Jeff Englehart, a 26-year-old Army specialist from Grand Junction, Colo., said in the article: “I guess while I was there, the general attitude was a dead Iraqi is just another dead Iraqi. You know, so what?”
For a lot of troops, he said, that attitude tended to morph into a debilitating sense of guilt after their return home.
Kelly Dougherty of Cañon City, Colo., who served in Iraq as a sergeant with a National Guard military police unit, remembered investigating an incident in which a military convoy ran over a boy, about 10 years old, and his three donkeys. When she and others from her unit arrived at the scene, the boy was lying dead by the side of the road. The donkeys had also been killed.
“We saw him there,” she said, “and, you know, we were upset because the convoy didn’t even stop. They really, judging by the skid marks, they hardly even slowed down.”
Accidents, even those caused by recklessness, are bad enough. More disturbing are the incidents described in the article in which G.I.’s routinely abused civilians. Among the worst abuses have been the shootings of innocent civilians and the improper arrests that have occurred in the course of raids carried out by soldiers and marines looking for insurgents.
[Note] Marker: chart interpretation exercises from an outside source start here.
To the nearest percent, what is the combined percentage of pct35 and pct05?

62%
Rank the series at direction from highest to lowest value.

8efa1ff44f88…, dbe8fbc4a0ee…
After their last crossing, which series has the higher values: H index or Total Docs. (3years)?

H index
There have been thousands of such raids. An extraordinary number of them — the vast majority, according to the interviews for article — were exercises in futility, yielding nothing but grief and terror for the innocent families whose homes were invaded.
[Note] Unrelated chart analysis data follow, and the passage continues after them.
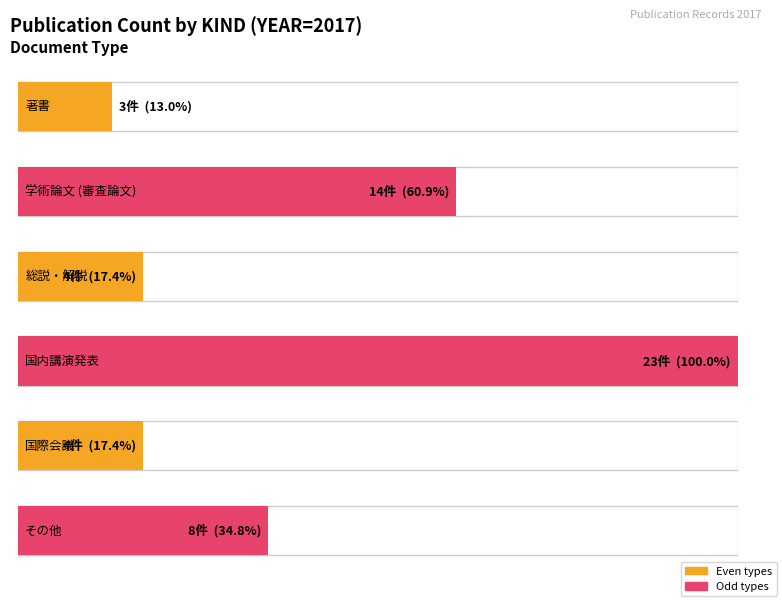

Rank the categories by value from highest to lowest.

国内講演発表, 学術論文
(審査論文), その他, 総説・解説, 国際会議, 著書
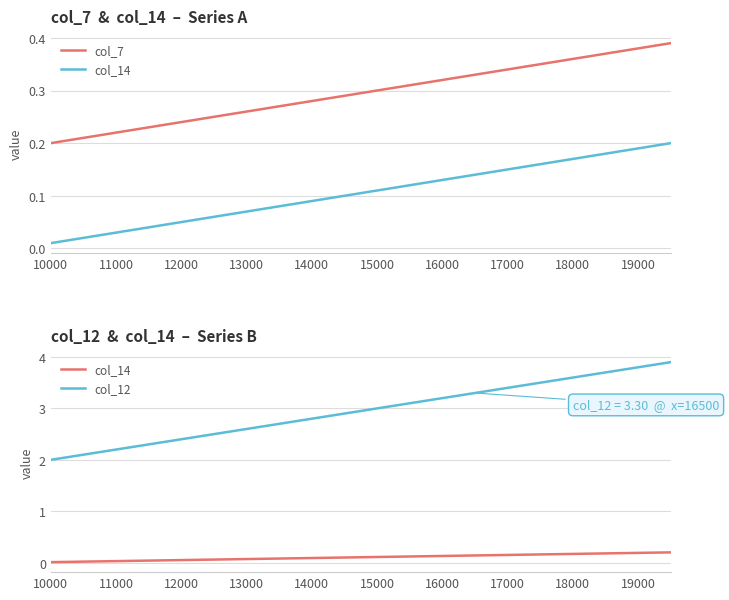

What is the highest value of the col_7 series?

0.4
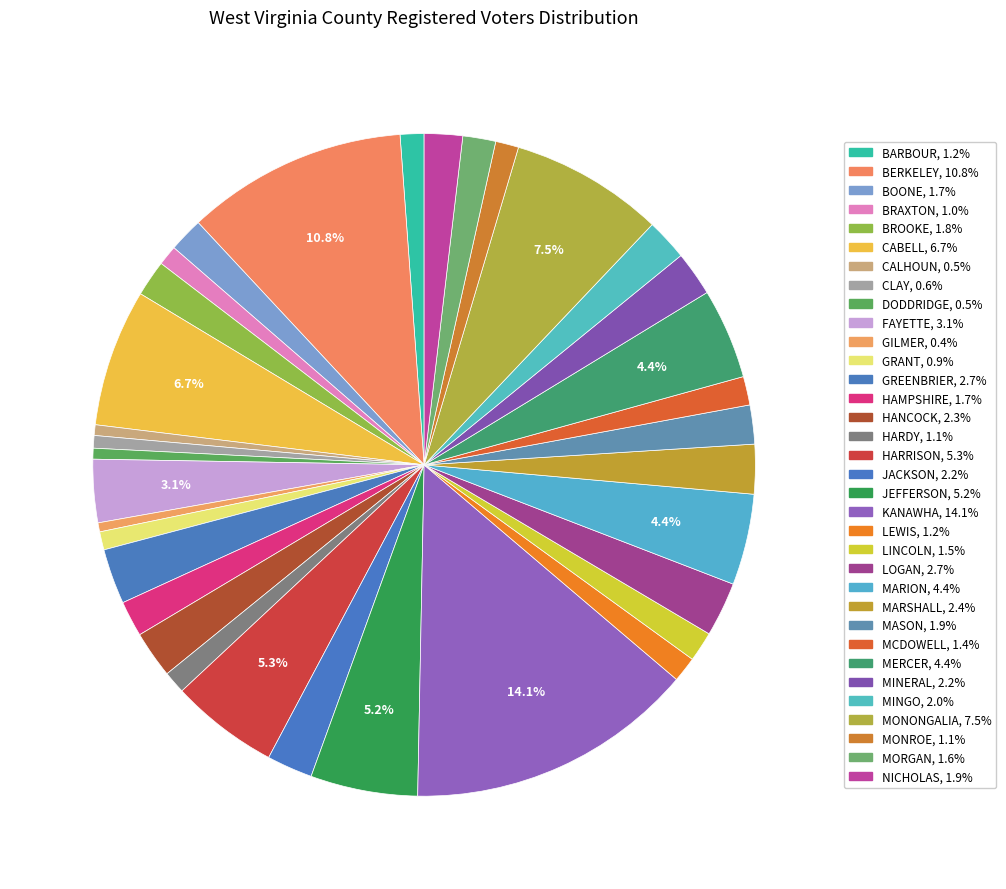

True or false: LOGAN accounts for 14% of the total.

False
“So you have all these troops, and they’re all wound up,” said Army Sgt. John Bruhns of Philadelphia, who participated in many raids while serving in Baghdad and Abu Ghraib. “And a lot of them think once they kick down the door there’s going to be people on the inside waiting for them with weapons to start shooting at them.”
In most cases, there is nothing more than a terrified family on the other side of the door. In instances in which unarmed civilians are shot and killed in raids, which happens frequently, it’s not unusual for G.I.’s to plant weapons by their bodies and to arrest survivors on false charges of participating in the insurgency, the article says.
“Every good cop carries a throwaway,” said Joe Hatcher, who served with the Army’s Fourth Cavalry Regiment in Iraq. “If you kill someone and they’re unarmed, you just drop one on ’em.”
The article emphasizes the extreme stress that G.I.’s are operating under in Iraq. A byproduct of that stress is the tendency to stereotype and dehumanize all Iraqis. What the soldiers find out, after they get home, is that in dehumanizing the people they supposedly were fighting for, they often end up dehumanizing themselves.
There is no upside to this war. It has been a plague since the beginning. But it’s one thing to lose a war. It’s much worse for a nation to lose its soul.